━━ EXERCISE INPUT
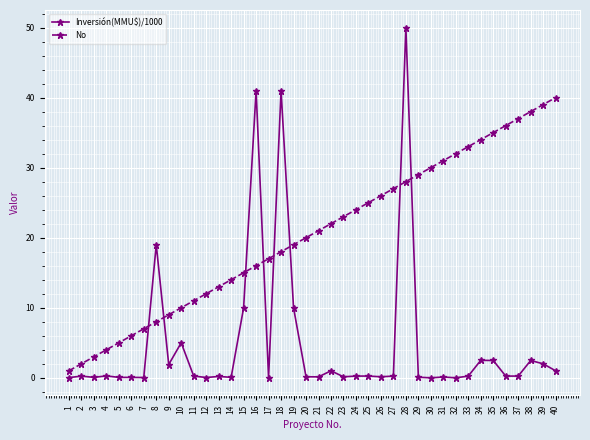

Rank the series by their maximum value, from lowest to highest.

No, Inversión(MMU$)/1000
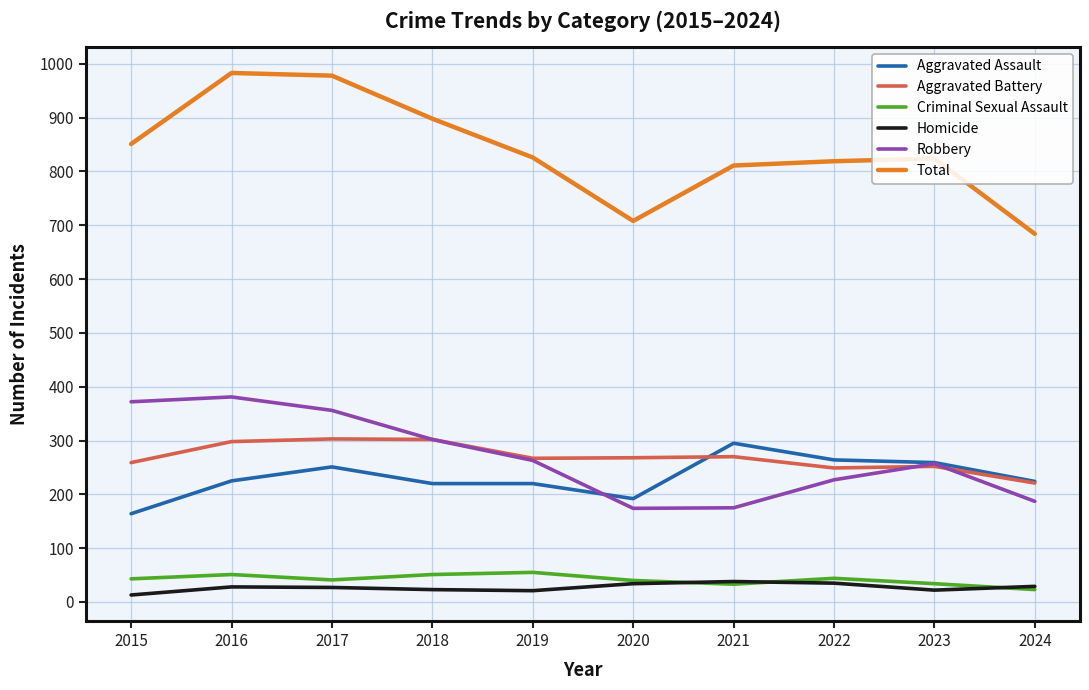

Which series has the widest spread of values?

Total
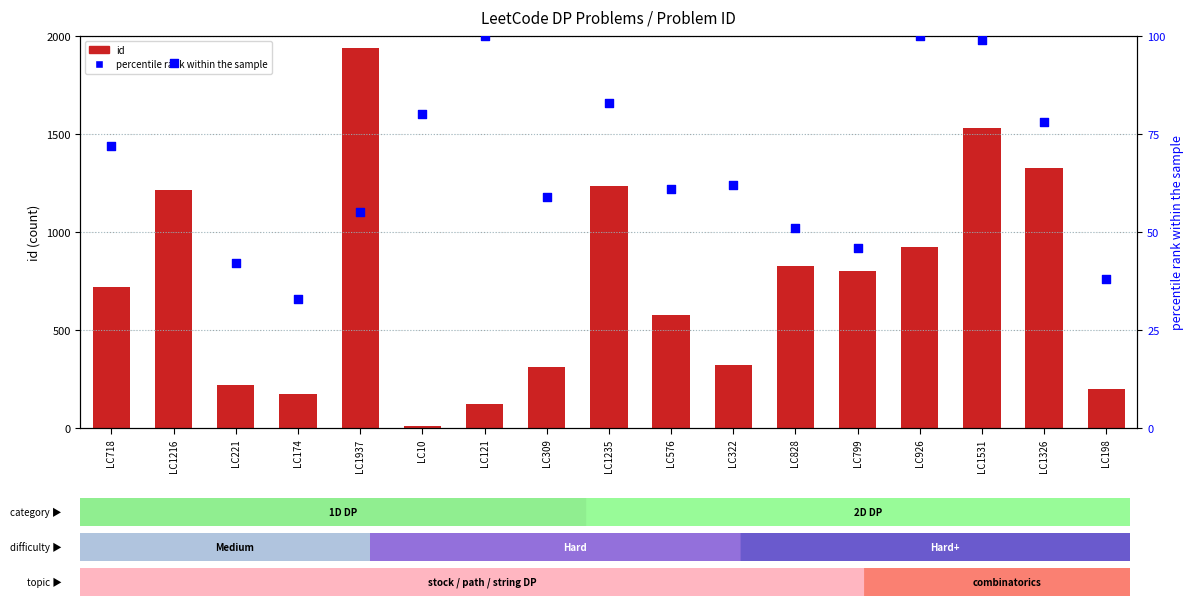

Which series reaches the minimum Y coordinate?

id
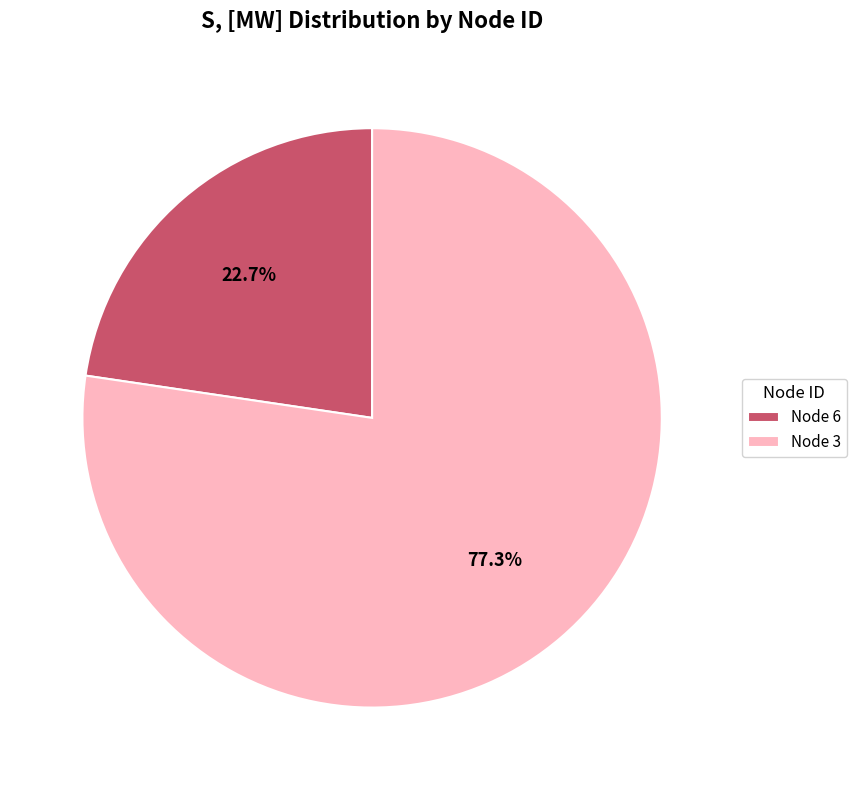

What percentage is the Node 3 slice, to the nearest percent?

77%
━━━━
> WHAT THE TASK REQUIRES
Put the lines above into a Markdown table with the columns Row and Text, numbering each row. Leave out blank lines and the pictures.

> TASK RESPONSE
| Row | Text |
|---|---|
| 1 | Rank the series by their maximum value, from lowest to highest. |
| 2 | No, Inversión(MMU$)/1000 |
| 3 | Which series has the widest spread of values? |
| 4 | Total |
| 5 | Which series reaches the minimum Y coordinate? |
| 6 | id |
| 7 | What percentage is the Node 3 slice, to the nearest percent? |
| 8 | 77% |